An inquest jury has found neglect contributed to the death of a mental health blogger while she was being cared for at a psychiatric unit.
Beth Matthews, 26, died a short time after taking the substance which she had ordered online from Russia.
She told staff at Priory Hospital Cheadle Royal in Stockport the toxic material was protein powder.
A nine-day inquest at Manchester South Coroners’ Court concluded she died from suicide contributed to by neglect on March 21 last year.
The hearing was told Ms Matthews, originally from the village of Menheniot near Liskeard, Cornwall, was being detained under Section 3 of the Mental Health Act for a personality disorder.
She was a complex patient considered at high risk of taking her life and had a history of frequent attempts.
Ms Matthews’s care plan stated she should not be allowed to open her own mail.
Following the conclusion, her family - including mother Jane Matthews - said she had been “let down” by the Priory, adding her death was “wholly avoidable” and “completely unnecessary”.
“Mental health care providers must listen to and act on the findings of this inquest,” they added.
“It is incumbent on them to keep their patients safe.”
Paying tribute, the family said: “Beth tried to help others through describing her own mental health experiences in a highly graphic but articulate way and by doing so was able to touch and help countless others.
“We know for a fact that she saved at least one person through her social media presence.
“That is a huge legacy for a young lady to leave behind.”
The inquest jury found that while under the care of the Priory “it was evident there were serious inconsistencies across all levels of her care plan".
The hospital provided “inadequate care of a highly vulnerable patient,” they said, and jurors found there was a widespread “lack of communication, failing to escalate serious risk factors, lack of team cohesion, and reliance on inaccurate and inadequate information”.
The court heard weeks before her death, she told a member of staff she could purchase something “to do the job”.
Another care worker wrote in her notes that everything Ms Matthews received “must be checked”, and stated “we need to be opening her parcels for her”.
But the court heard she was allowed to open the package, which she had ordered from Russia, with two staff monitoring her at arm’s length.
The jury found the supervising staff were “unable to prevent her from consuming” the substance and the evidence demonstrated there had been a “frequent deviation” from her care plan.
The Priory Group admitted Ms Matthews’s plan had not been followed and if it had, she would not have been able to ingest the substance.
The mental health blogger, who was described in court as “vivacious” and “bright”, had tens of thousands of social media followers.
Psychiatrist Dr Alind Srivastava, who works for the Cornwall Partnership NHS Foundation Trust, previously told the jury she “did a lot of good on social media in helping other people, in explaining what happened to her”.
A spokesman for the Priory Group said: “We fully accept the jury’s findings and acknowledge that far greater attention should have been given to Beth’s care plan.
“At the time of Beth’s unexpected death, we took immediate steps to address the issues around how we document risk and communicate patients’ care plans, alongside our processes for receiving and opening post.
“We want to extend our deepest condolences to Beth’s family and friends for their loss.

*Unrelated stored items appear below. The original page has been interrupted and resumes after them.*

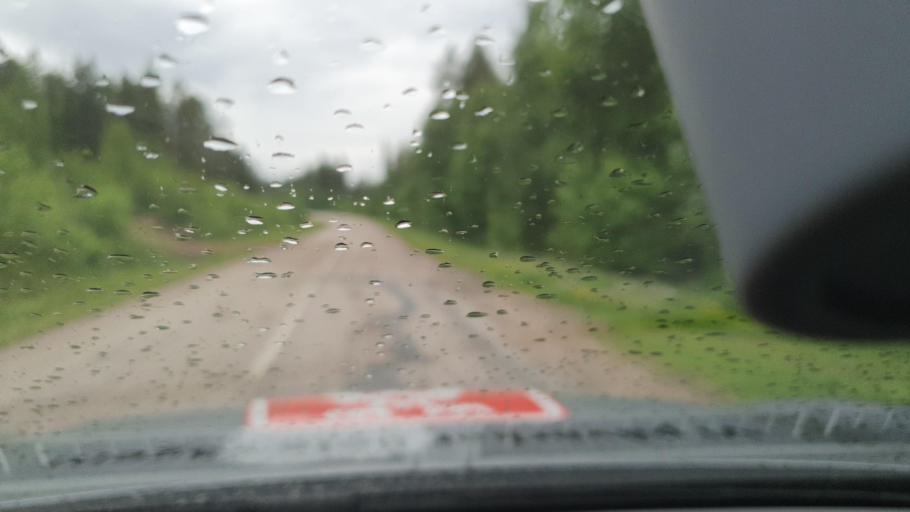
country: SE
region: Norrbotten
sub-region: Overkalix Kommun
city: OEverkalix
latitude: 66.4508
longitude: 22.7709
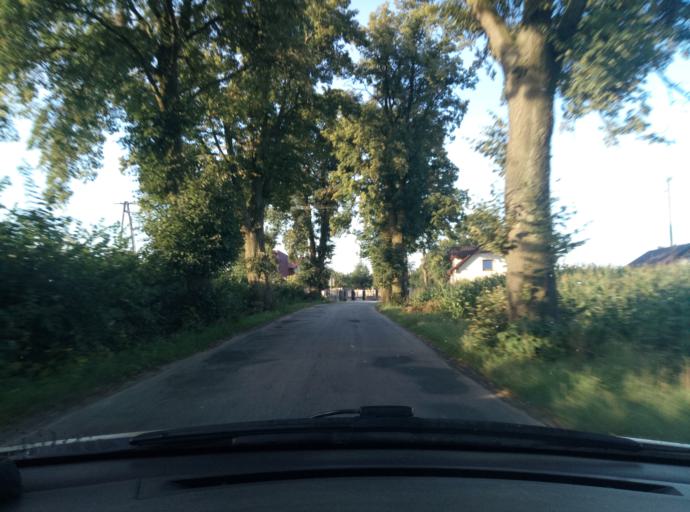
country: PL
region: Kujawsko-Pomorskie
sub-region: Powiat brodnicki
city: Jablonowo Pomorskie
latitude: 53.4113
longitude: 19.1754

Beth’s attempts to overcome her mental health challenges had been an inspiration for many.
“Although unexpected deaths are extremely rare, we recognise that every loss of life in our care is a tragedy.”
Speaking after the jury delivered their conclusions, Assistant Coroner Andrew Bridgman offered his condolences to Ms Matthews’ family.

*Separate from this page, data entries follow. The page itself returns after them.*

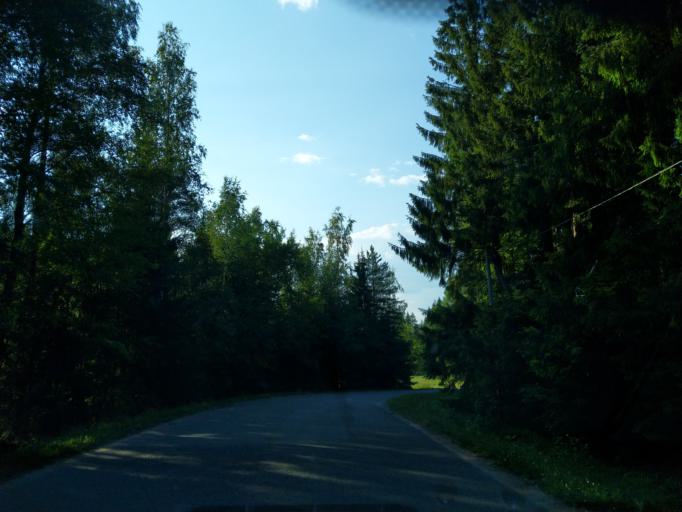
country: FI
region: Satakunta
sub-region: Pori
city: Laengelmaeki
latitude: 61.8082
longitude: 22.1898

He said: “There are no words to express for the loss of your daughter. The loss of a child is something no person should have to suffer.”
Clinical negligence expert Stephen Jones, the family’s solicitor at Leigh Day, added: “This was a particularly upsetting inquest.
“Beth’s death came about because a very simple and straightforward instruction in her care plan, that staff should open parcels for her, was not followed.
“Had the care plan been followed, Beth would not have died. We hope that the jury’s finding that Beth’s death was contributed to by neglect will help shine a light on what happened and emphasise the need for improvements to be made.”